# extract xar file



## ccc (Sep 20, 2012)

Hi

Howto extract a xar file on FreeBSD 8.2?


----------



## SirDice (Sep 20, 2012)

archivers/xar

You might want to install ports-mgmt/psearch.

And please note that FreeBSD 8.2 is End-of-Life, please upgrade to 8.3.


----------



## Beastie (Sep 20, 2012)

archivers/p7zip should support it.


----------



## usdmatt (Sep 20, 2012)

archivers/xar?

In this sort of situation I tend to do a quick Google search for "freshports X" first, which would of easily found the above software.

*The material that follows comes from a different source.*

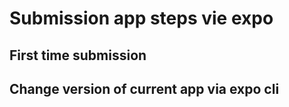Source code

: # Submission app steps vie expo

## First time submission

## Change version of current app via expo cli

Hopefully you know how to install a port/package and I would expect the software to come with decent enough man pages and/or usage information to show how to use it.


----------



## usdmatt (Sep 20, 2012)

Just like a bus. Wait 40 minutes and 3 come along at once.


----------



## ccc (Sep 20, 2012)

usdmatt said:
			
		

> archivers/xar?
> 
> In this sort of situation I tend to do a quick Google search for "freshports X" first, which would of easily found the above software.
> 
> Hopefully you know how to install a port/package and I would expect the software to come with decent enough man pages and/or usage information to show how to use it.



Thanks a lot, archivers/xar it's what I really want and it works great, even man pages!


----------